Con el apoyo del peronismo, gran lumpenizador, cuyo gobierno no sólo ha sido impotente ante el crecimiento indetenible de la violencia en el fútbol, sino que ha sido cómplice; gastando fortunas en hacerse propaganda a través de Fútbol para Todos, financiando la creación de Hinchadas Unidas Argentinas y sus viajes mundialistas, y alentando el uso de las barras bravas como fuerza de choque fascista por parte de la política y los sindicatos.
Barras desfilando por las calles y violando todas las reglas escoltados por la Policía, barras entrando a los hospitales para vengarse de médicos que no han sabido salvar de la muerte a sus heridos, barras revoleando sillas a los expositores en presentaciones de libros críticos al Gobierno, barras exhibiendo banderas de “Clarín miente” en las tribunas, son parte ya del paisaje habitual de la Argentina, único país del mundo en que el campeonato de fútbol de primera división se juega en estadios sin hinchas visitantes y la violencia sigue creciendo sin parar.
La barra brava es el ícono del país que parieron veinticuatro años sobre veintiséis de peronismo en el poder. No lo digo yo, sino la presidente peronista del país, quien en su discurso del 30 de julio de 2012 afirmó: “Últimamente se ha recargado mucho todo el tema de la violencia en el fútbol, de los barrabravas y de las hinchadas... con una clara intencionalidad política... Veo y observo que hay cada ‘bombeada’ que no se puede creer.
Y la verdad que cuando hay bombeada la gente se indigna y hasta el más pintado, el más educado por ahí se manda un macanón... Quería realmente hacer justicia con miles y miles de gentes que tienen una pasión que los ha convertido en un verdadero ícono de la Argentina... Yo no entiendo mucho de fútbol y no me gusta el fútbol, pero cuando iba a la cancha porque me llevaban o cuando lo iba a acompañar a Néstor, yo, ¿saben qué miraba?, las tribunas, porque lo que más me maravillaba eran las tribunas.
Esos tipos parados en las para-avalanchas con las banderas que los cruzan así, arengando... Son una maravilla... nunca mirando el partido, porque no miran el partido, arengan y arengan y arengan. La verdad, mi respeto para todos ellos. Porque la verdad que sentir pasión por algo, sentir pasión por un club, es también, ¿sabés qué?, estar vivo... A mí me gusta mucho la gente pasional”.

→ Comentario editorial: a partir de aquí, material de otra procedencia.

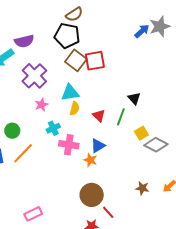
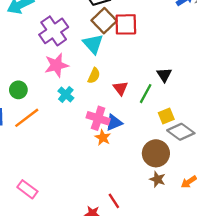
cyan triangle: (70, 93) -> (93, 44), moved, turned 48
pink star: (41, 105) -> (57, 65), size x1.5
cyan cross: (53, 128) -> (66, 94), turned -32
pink cross: (69, 145) -> (98, 118), moved
brown circle: (92, 195) -> (156, 153), moved
pink rectangle: (33, 214) -> (27, 189), turned 54

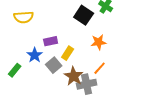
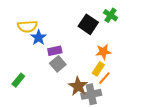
yellow rectangle: (68, 53) -> (98, 69), moved
blue star: (35, 55) -> (39, 38), moved
gray square: (54, 65) -> (58, 64), moved

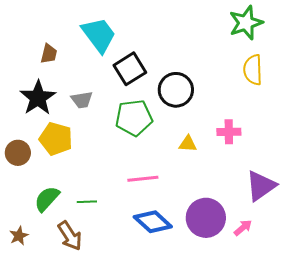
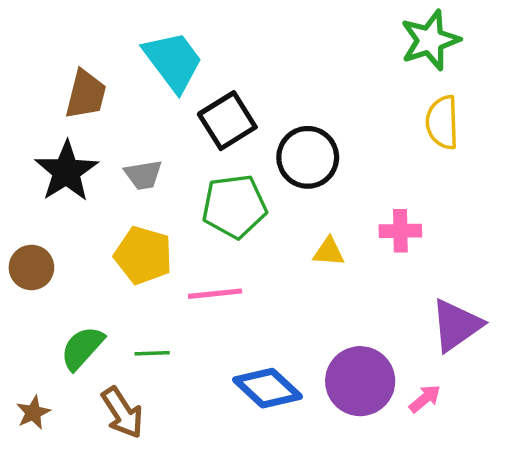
brown trapezoid: (49, 54) -> (86, 94), size x1.4
yellow pentagon: (56, 139) -> (143, 255), moved
pink line: (143, 179) -> (215, 294), moved

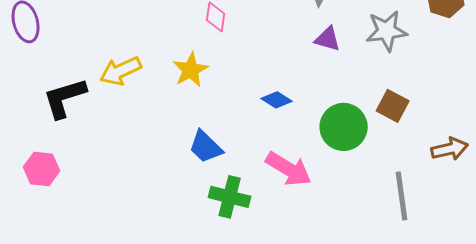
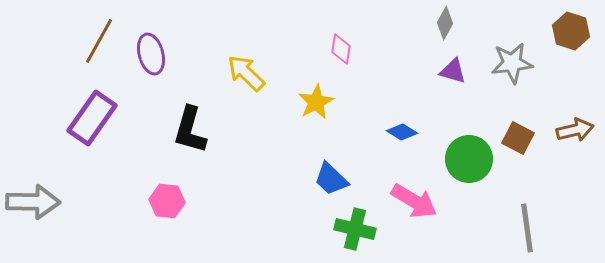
yellow arrow: (121, 71) -> (246, 73), moved, turned 69
black L-shape: (65, 98) -> (190, 130), turned -57
brown arrow: (450, 149) -> (575, 130), moved

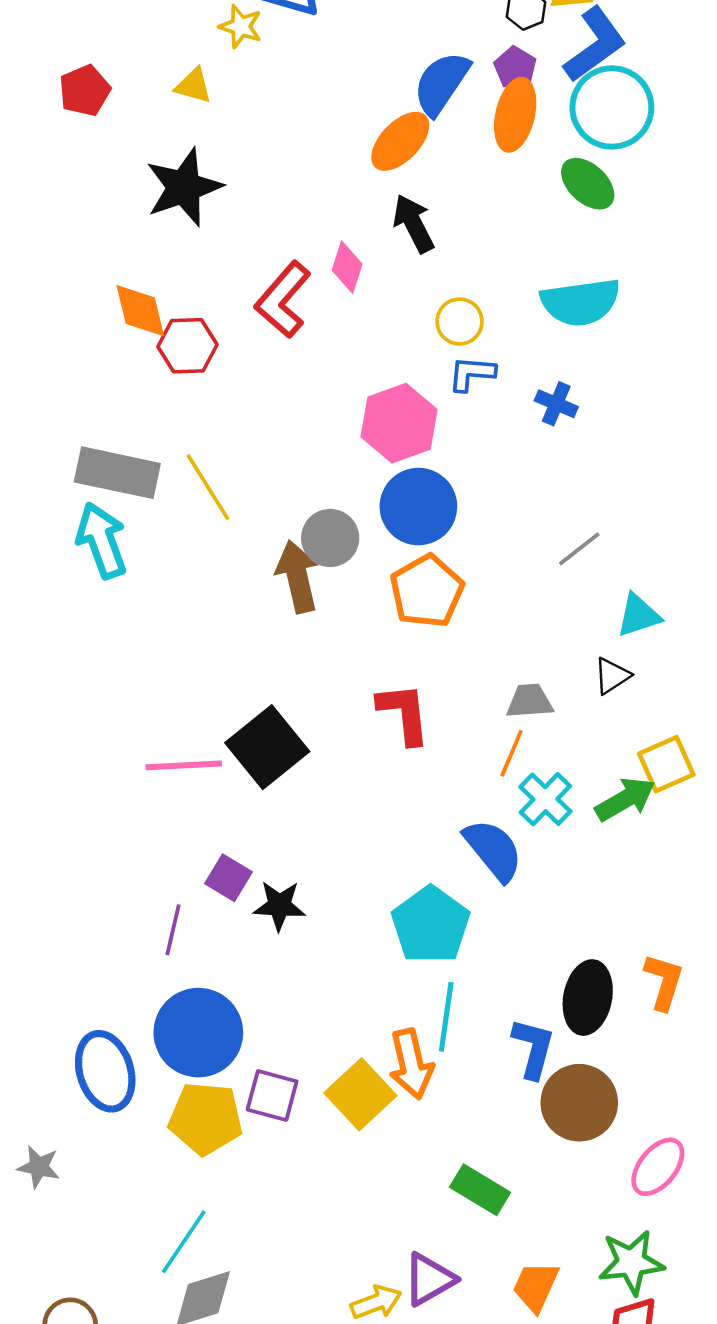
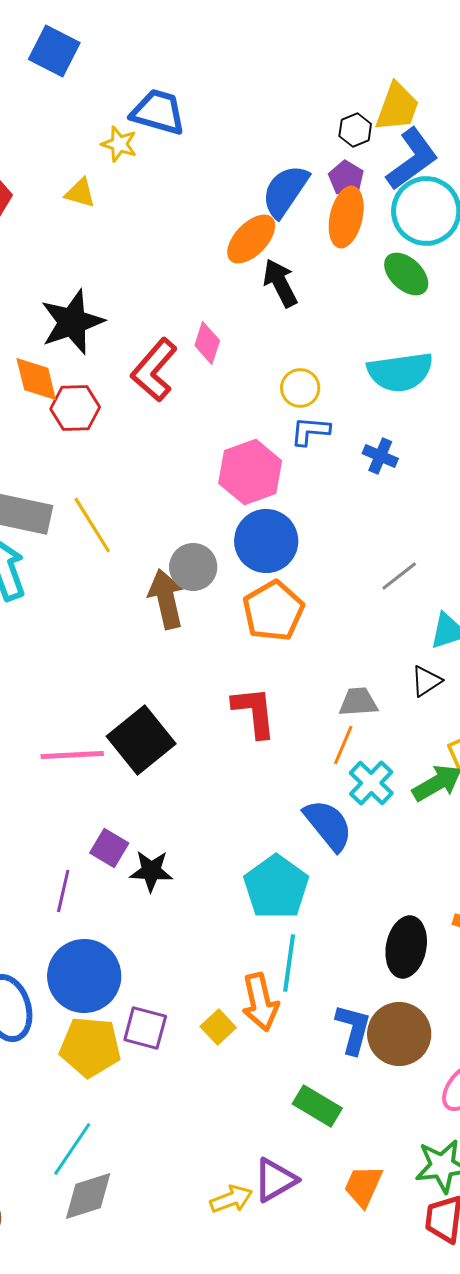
black star: (184, 187) -> (72, 322), moved
black arrow: (414, 224) -> (280, 283), moved
blue L-shape: (533, 1048) -> (353, 1029), moved
yellow square: (360, 1094) -> (218, 1027), size x0.6

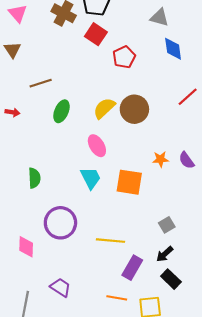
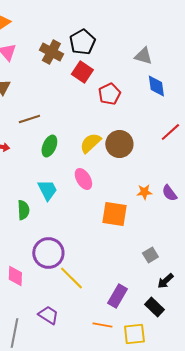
cyan trapezoid: (91, 178) -> (47, 190), moved
yellow line: (110, 241) -> (71, 278), moved, turned 40
black arrow: (165, 254) -> (165, 281), moved

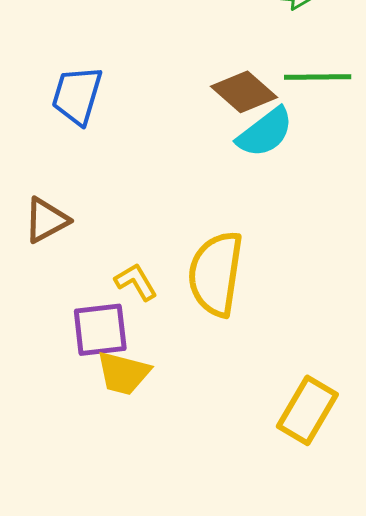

La barra brava, ícono de la Argentina que ha dejado el peronismo en un país en el cual supimos ser Borges, Piazzolla y Houssay, no es un azar del destino sino el producto deliberado de una política a favor de la anomia general, ejecutada con la excusa de que el delincuente es una víctima (“Ningún pibe nace chorro”) con el objetivo de garantizar el ascenso de la oligarquía peronista dominante mediante la destrucción de toda meritocracia, y su impunidad mediante la destrucción de la ley.
La vida en la Argentina K se ha convertido en un relato salvaje de lumpenización y barras-bravas. Fue una verdadera política de Estado mantenida por más de una década cuya base legitimativa fue el abolicionismo disfrazado de garantismo del doctor Zaffaroni, que transformó el sistema judicial y penal nacional en una enorme puerta giratoria, y que concluyó con intervenciones políticas directas en las cárceles, cuyo estandarte es el Vatayon Militante.
Si faltaba alguna confirmación de la existencia de esta política de lumpenización y marginalización deliberadas acaban de darla las elecciones porteñas, en las que el candidato del Frente para la Victoria, Mariano Recalde, ganó un solo distrito: el de las cárceles y penitenciarios de la ciudad de Buenos Aires.